- TASK STATEMENT
Using the data beneath, show every line that includes the word "item".

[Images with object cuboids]
%%

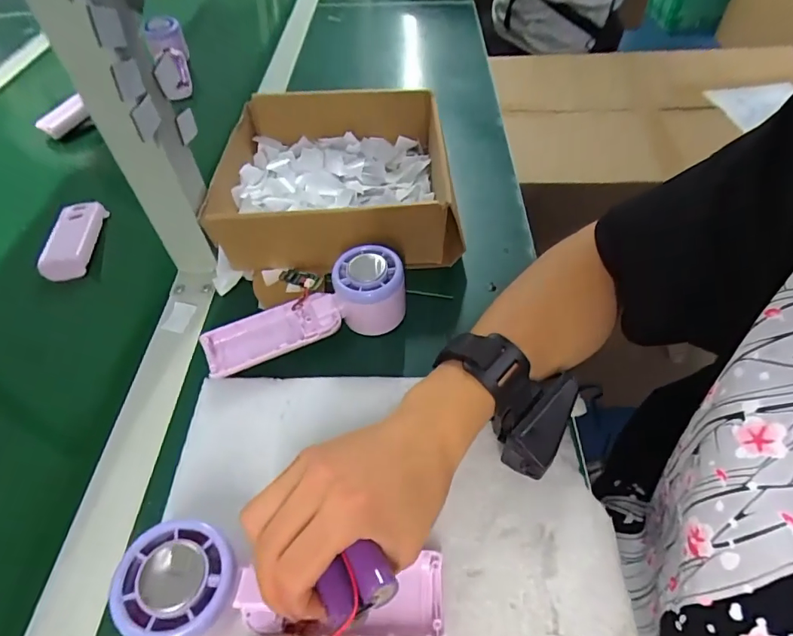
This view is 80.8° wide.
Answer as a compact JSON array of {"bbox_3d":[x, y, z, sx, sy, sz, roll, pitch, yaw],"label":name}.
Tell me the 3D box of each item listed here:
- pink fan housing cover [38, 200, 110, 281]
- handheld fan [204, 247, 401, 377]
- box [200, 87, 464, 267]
[{"bbox_3d":[-0.332,-0.081,0.475,0.051,0.017,0.103,-9,52,-5],"label":"pink fan housing cover"},{"bbox_3d":[-0.074,-0.009,0.373,0.164,0.049,0.065,-17,52,-11],"label":"handheld fan"},{"bbox_3d":[-0.055,-0.145,0.477,0.218,0.074,0.218,0,52,2],"label":"box"}]

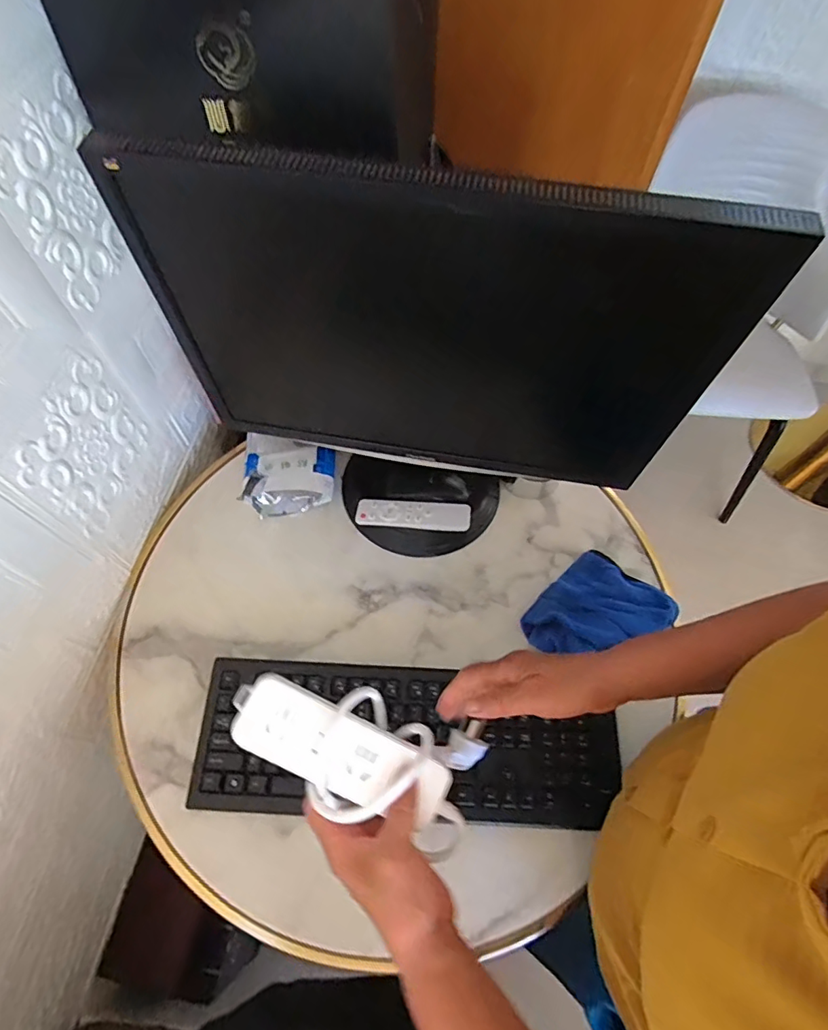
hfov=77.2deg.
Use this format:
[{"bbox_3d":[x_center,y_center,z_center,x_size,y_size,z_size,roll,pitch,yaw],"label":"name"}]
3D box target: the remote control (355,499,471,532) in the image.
[{"bbox_3d":[-0.001,-0.003,0.675,0.146,0.009,0.045,3,56,6],"label":"remote control"}]

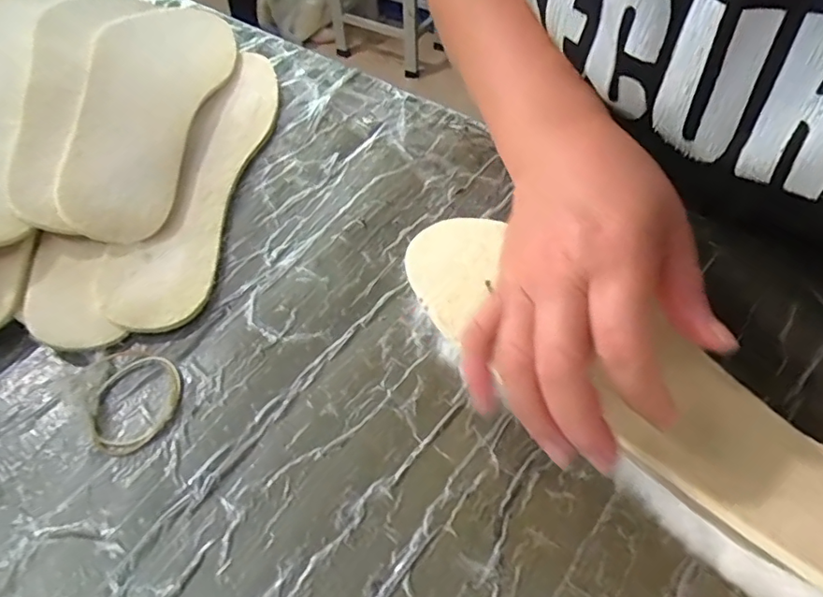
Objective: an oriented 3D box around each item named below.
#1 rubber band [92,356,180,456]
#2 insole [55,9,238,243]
[{"bbox_3d":[-0.149,0.055,0.297,0.046,0.004,0.053,29,61,21],"label":"rubber band"},{"bbox_3d":[-0.192,-0.154,0.409,0.082,0.028,0.275,24,50,-25],"label":"insole"}]

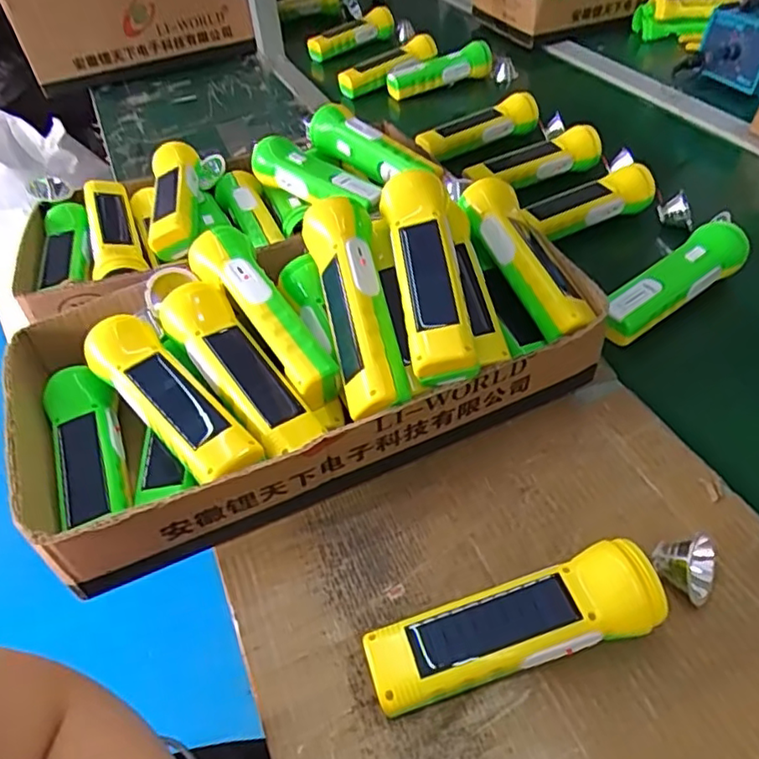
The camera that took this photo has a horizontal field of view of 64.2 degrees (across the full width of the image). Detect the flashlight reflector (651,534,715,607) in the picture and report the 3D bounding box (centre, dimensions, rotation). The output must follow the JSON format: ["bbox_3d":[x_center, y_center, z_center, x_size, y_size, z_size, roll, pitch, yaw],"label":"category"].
[{"bbox_3d":[0.187,0.114,0.372,0.025,0.038,0.039,-3,49,50],"label":"flashlight reflector"}]

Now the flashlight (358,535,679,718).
[{"bbox_3d":[0.075,0.141,0.342,0.164,0.041,0.045,-14,46,-8],"label":"flashlight"}]

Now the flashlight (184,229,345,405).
[{"bbox_3d":[-0.087,-0.051,0.454,0.042,0.039,0.161,-30,67,-22],"label":"flashlight"}]

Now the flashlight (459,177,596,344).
[{"bbox_3d":[0.123,-0.098,0.489,0.054,0.041,0.160,-16,60,-10],"label":"flashlight"}]

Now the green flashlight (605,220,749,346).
[{"bbox_3d":[0.270,-0.090,0.550,0.191,0.039,0.054,-33,51,-25],"label":"green flashlight"}]

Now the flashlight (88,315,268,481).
[{"bbox_3d":[-0.141,0.014,0.411,0.160,0.043,0.043,34,57,32],"label":"flashlight"}]

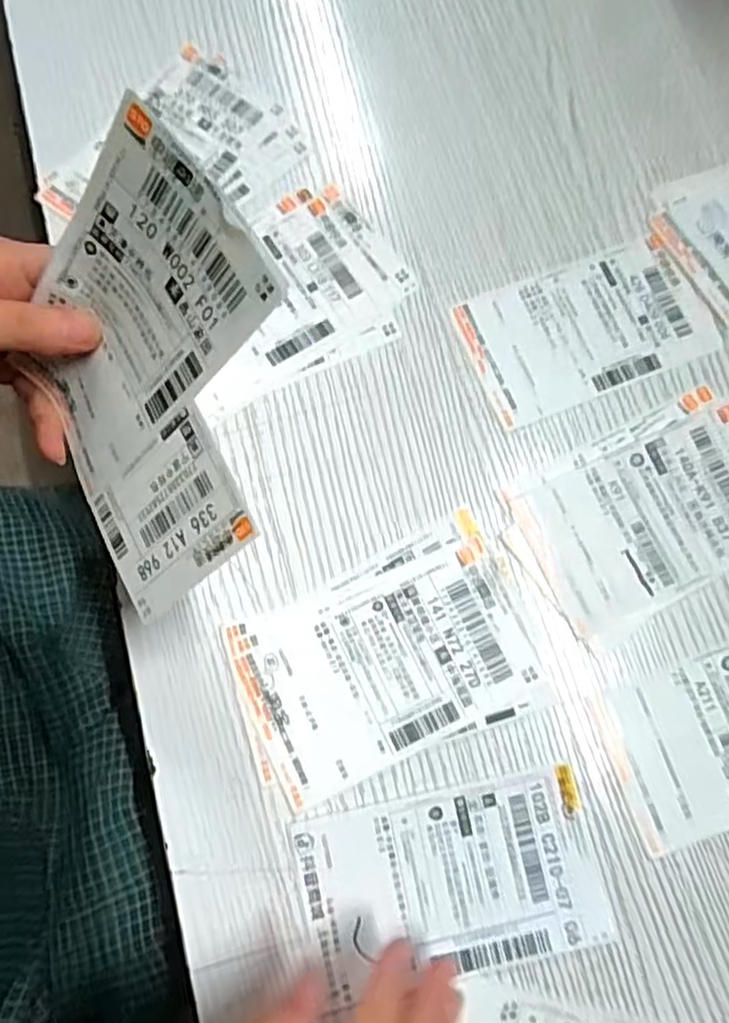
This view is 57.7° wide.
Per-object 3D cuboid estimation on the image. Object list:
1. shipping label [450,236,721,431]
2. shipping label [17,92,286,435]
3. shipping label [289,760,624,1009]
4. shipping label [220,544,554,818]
[{"bbox_3d":[0.118,-0.096,0.351,0.123,0.004,0.072,-20,78,-6],"label":"shipping label"},{"bbox_3d":[-0.084,-0.068,0.236,0.073,0.117,0.008,56,38,1],"label":"shipping label"},{"bbox_3d":[0.038,0.162,0.291,0.126,0.004,0.073,-11,78,-4],"label":"shipping label"},{"bbox_3d":[0.012,0.072,0.310,0.130,0.004,0.080,-23,79,-6],"label":"shipping label"}]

%%

- ANSWER TO THE EXERCISE
Tell me the 3D box of each item listed here:
Objective: an oriented 3D box around each item named below.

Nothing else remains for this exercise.